Biodegradation of tricresyl phosphates isomers by a novel microbial consortium and the toxicity evaluation of its major products.

A novel microbial consortium ZY1 capable of degrading tricresyl phosphates (TCPs) was isolated, it could quickly degrade 100% of 1 mg/L tri-o-cresyl phosphate (ToCP), tri-p-cresyl phosphate (TpCP) and tri-m-cresyl phosphate (TmCP) within 36, 24 and 12 h separately and intracellular enzymes occupied the dominated role in TCPs biodegradation. Additionally, triphenyl phosphate (TPHP), 2-ethylhexyl diphenyl phosphate (EHDPP), bisphenol-A bis (diphenyl phosphate) (BDP), tris (2-chloroethyl) phosphate (TCEP) and tris (1-chloro-2-propyl) phosphate (TCPP) could also be degraded by ZY1 and the aryl-phosphates was easier to be degraded. The TCPs reduction observed in freshwater and seawater indicated that high salinity might weak the degradability of ZY1. The detected degradation products suggested that TCPs was mainly metabolized though the hydrolysis and hydroxylation. Sequencing analysis presented that the degradation of TCPs relied on the cooperation between sphingobacterium, variovorax and flavobacterium.
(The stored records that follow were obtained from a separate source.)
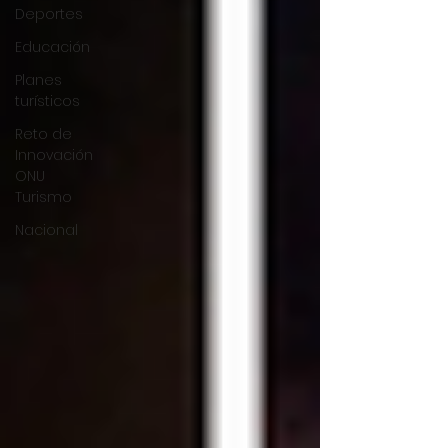
Deportes
Educación
Planes
turísticos
Reto de
Innovación
ONU
Turismo
Nacional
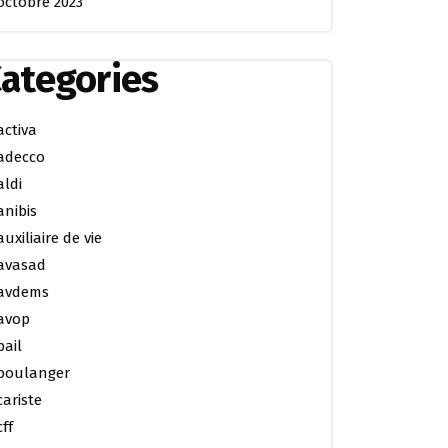
octobre 2023
ategories
activa
adecco
aldi
anibis
auxiliaire de vie
avasad
avdems
avop
bail
boulanger
cariste
cff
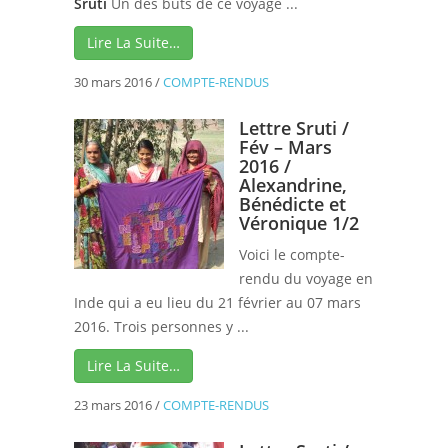
Sruti
Un des buts de ce voyage ...
Lire La Suite…
30 mars 2016
/
COMPTE-RENDUS
Lettre Sruti /
Fév – Mars
2016 /
Alexandrine,
Bénédicte et
Véronique 1/2
Voici le compte-
rendu du voyage en
Inde qui a eu lieu du 21 février au 07 mars
2016. Trois personnes y ...
Lire La Suite…
23 mars 2016
/
COMPTE-RENDUS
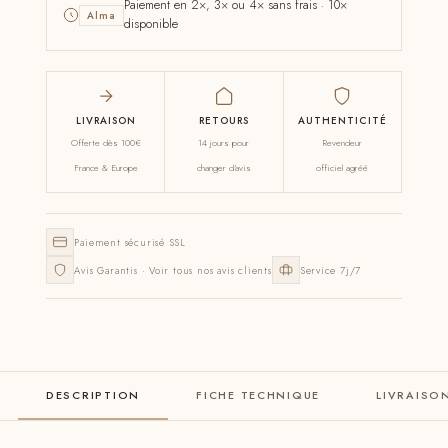
Paiement en 2×, 3× ou 4× sans frais · 10×
Alma
disponible
LIVRAISON
RETOURS
AUTHENTICITÉ
Offerte dès 100€
14 jours pour
Revendeur
France & Europe
changer d'avis
officiel agréé
Paiement sécurisé SSL
Avis Garantis · Voir tous nos avis clients
Service 7j/7
DESCRIPTION
FICHE TECHNIQUE
LIVRAISO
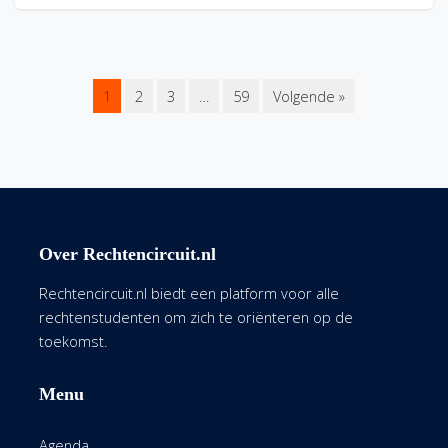
1
2
3
…
59
Volgende »
Over Rechtencircuit.nl
Rechtencircuit.nl biedt een platform voor alle
rechtenstudenten om zich te oriënteren op de
toekomst.
Menu
Agenda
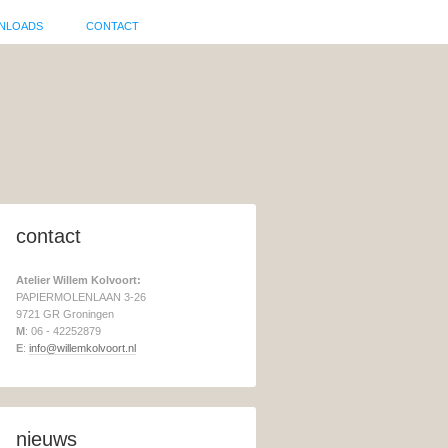
NLOADS
CONTACT
contact
Atelier Willem Kolvoort:
PAPIERMOLENLAAN 3-26
9721 GR Groningen
M
: 06 - 42252879
E
:
info@willemkolvoort.nl
nieuws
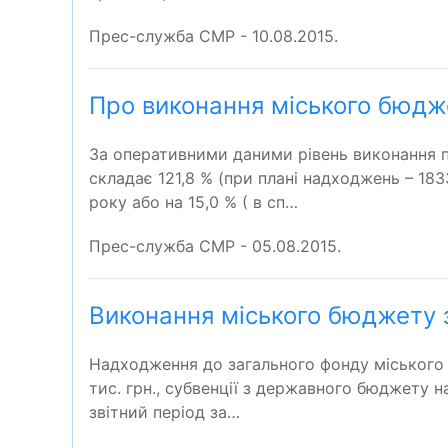
Прес-служба СМР - 10.08.2015.
Про виконання міського бюдже
За оперативними даними рівень виконання п
складає 121,8 % (при плані надходжень – 1833
року або на 15,0 % ( в сп…
Прес-служба СМР - 05.08.2015.
Виконання міського бюджету з
Надходження до загального фонду міського б
тис. грн., субвенції з державного бюджету на
звітний період за…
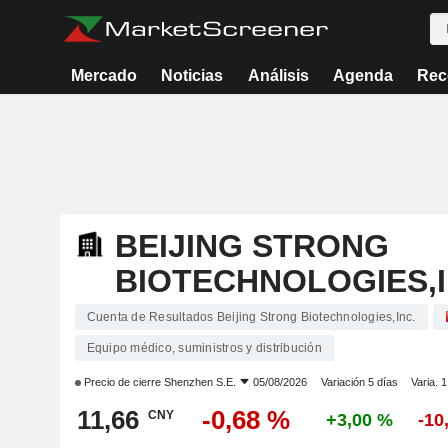
Mercado
Noticias
Análisis
Agenda
Rec
BEIJING STRONG
BIOTECHNOLOGIES,I
Cuenta de Resultados Beijing Strong Biotechnologies,Inc.
Equipo médico, suministros y distribución
Precio de cierre
Shenzhen S.E.
05/08/2026
Variación 5 días
Varia. 
11,66
-0,68 %
CNY
+3,00 %
-10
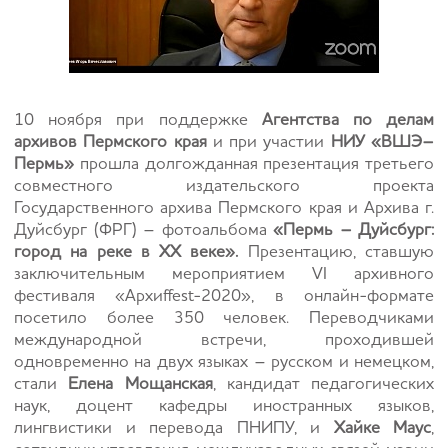
10 ноября при поддержке
Агентства по делам
архивов Пермского края
и при участии
НИУ «ВШЭ–
Пермь»
прошла долгожданная презентация третьего
совместного издательского проекта
Государственного архива Пермского края и Архива г.
Дуйсбург (ФРГ) – фотоальбома
«Пермь – Дуйсбург:
город на реке в XX веке».
Презентацию, ставшую
заключительным мероприятием VI архивного
фестиваля «Архиffest-2020», в онлайн-формате
посетило более 350 человек. Переводчиками
международной встречи, проходившей
одновременно на двух языках – русском и немецком,
стали
Елена Мощанская
, кандидат педагогических
наук, доцент кафедры иностранных языков,
лингвистики и перевода ПНИПУ, и
Хайке Маус
,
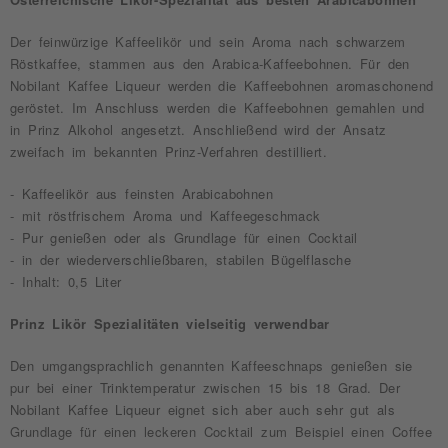
Der feinwürzige Kaffeelikör und sein Aroma nach schwarzem
Röstkaffee, stammen aus den Arabica-Kaffeebohnen. Für den
Nobilant Kaffee Liqueur werden die Kaffeebohnen aromaschonend
geröstet. Im Anschluss werden die Kaffeebohnen gemahlen und
in Prinz Alkohol angesetzt. Anschließend wird der Ansatz
zweifach im bekannten Prinz-Verfahren destilliert.
- Kaffeelikör aus feinsten Arabicabohnen
- mit röstfrischem Aroma und Kaffeegeschmack
- Pur genießen oder als Grundlage für einen Cocktail
- in der wiederverschließbaren, stabilen Bügelflasche
- Inhalt: 0,5 Liter
Prinz Likör Spezialitäten vielseitig verwendbar
Den umgangsprachlich genannten Kaffeeschnaps genießen sie
pur bei einer Trinktemperatur zwischen 15 bis 18 Grad. Der
Nobilant Kaffee Liqueur eignet sich aber auch sehr gut als
Grundlage für einen leckeren Cocktail zum Beispiel einen Coffee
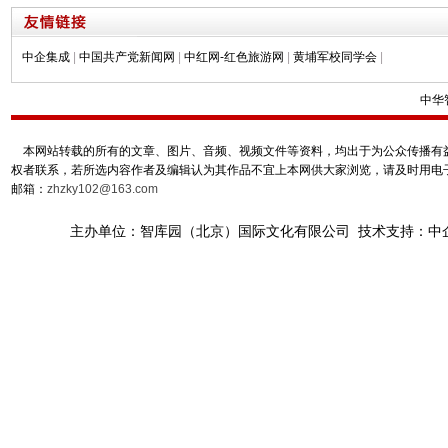
中企集成
|
中国共产党新闻网
|
中红网-红色旅游网
|
黄埔军校同学会
|
中华
本网站转载的所有的文章、图片、音频、视频文件等资料，均出于为公众传播有益
权者联系，若所选内容作者及编辑认为其作品不宜上本网供大家浏览，请及时用电
邮箱：
zhzky102@163.com
主办单位：智库园（北京）国际文化有限公司 技术支持：中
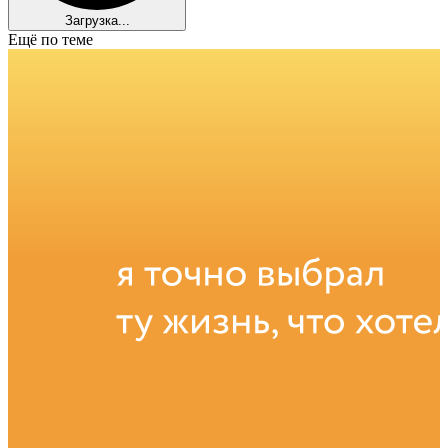
Загрузка...
Ещё по теме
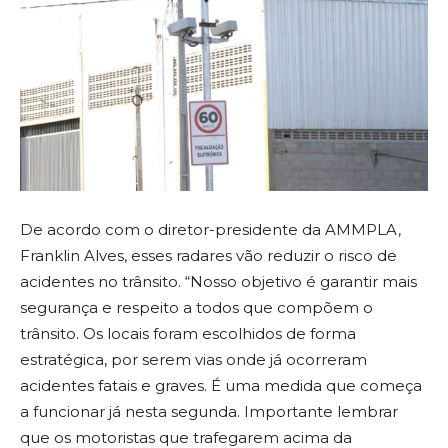
De acordo com o diretor-presidente da AMMPLA,
Franklin Alves, esses radares vão reduzir o risco de
acidentes no trânsito. “Nosso objetivo é garantir mais
segurança e respeito a todos que compõem o
trânsito. Os locais foram escolhidos de forma
estratégica, por serem vias onde já ocorreram
acidentes fatais e graves. É uma medida que começa
a funcionar já nesta segunda. Importante lembrar
que os motoristas que trafegarem acima da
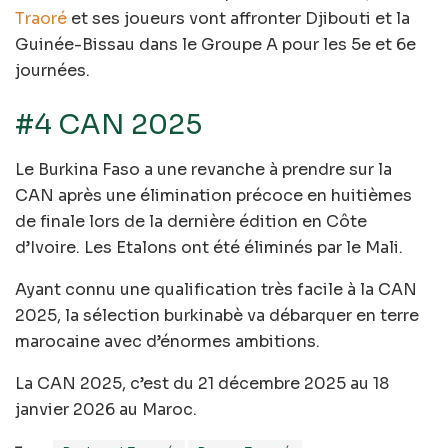
Traoré
et ses joueurs vont affronter Djibouti et la
Guinée-Bissau dans le Groupe A pour les 5e et 6e
journées.
#4 CAN 2025
Le Burkina Faso a une revanche à prendre sur la
CAN après une élimination précoce en huitièmes
de finale lors de la dernière édition en Côte
d’Ivoire. Les Etalons ont été éliminés par le Mali.
Ayant connu une qualification très facile à la CAN
2025, la sélection burkinabè va débarquer en terre
marocaine avec d’énormes ambitions.
La CAN 2025, c’est du 21 décembre 2025 au 18
janvier 2026 au Maroc.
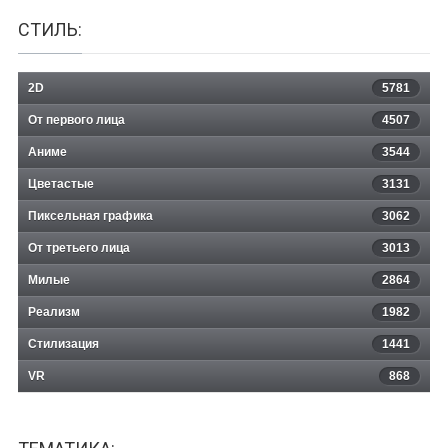
СТИЛЬ:
2D
5781
От первого лица
4507
Аниме
3544
Цветастые
3131
Пиксельная графика
3062
От третьего лица
3013
Милые
2864
Реализм
1982
Стилизация
1441
VR
868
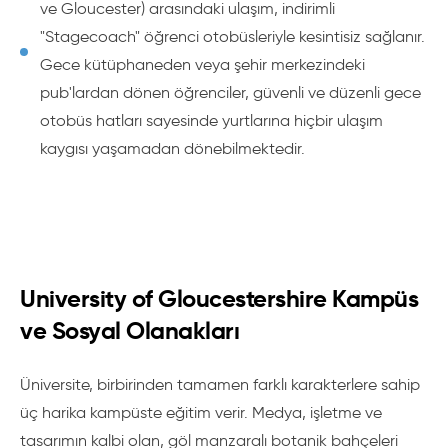
ve Gloucester) arasındaki ulaşım, indirimli
"Stagecoach" öğrenci otobüsleriyle kesintisiz sağlanır.
Gece kütüphaneden veya şehir merkezindeki
pub'lardan dönen öğrenciler, güvenli ve düzenli gece
otobüs hatları sayesinde yurtlarına hiçbir ulaşım
kaygısı yaşamadan dönebilmektedir.
University of Gloucestershire Kampüs
ve Sosyal Olanakları
Üniversite, birbirinden tamamen farklı karakterlere sahip
üç harika kampüste eğitim verir. Medya, işletme ve
tasarımın kalbi olan, göl manzaralı botanik bahçeleri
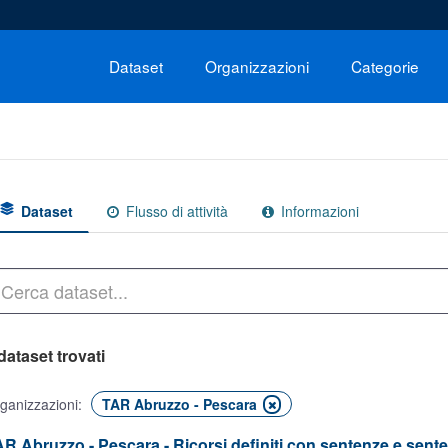
Dataset
Organizzazioni
Categorie
Dataset
Flusso di attività
Informazioni
dataset trovati
ganizzazioni:
TAR Abruzzo - Pescara
R Abruzzo - Pescara - Ricorsi definiti con sentenze e senten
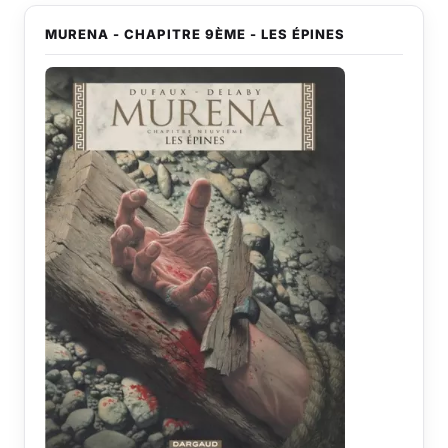
MURENA - CHAPITRE 9ÈME - LES ÉPINES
The cytochrome P450/NADPH-cytochrome P450 reductase and phosphatase were speculated might involve in TCPs degradation. Finally, toxicity evaluation study found that the toxicity of the diesters products was lower than their parent compound based on the generation of the intracellular reactive oxygen (ROS) and the apoptosis rate of A549 cell. Taken together, this research provided a new insight for the bioremediation of TCPs in actual environment.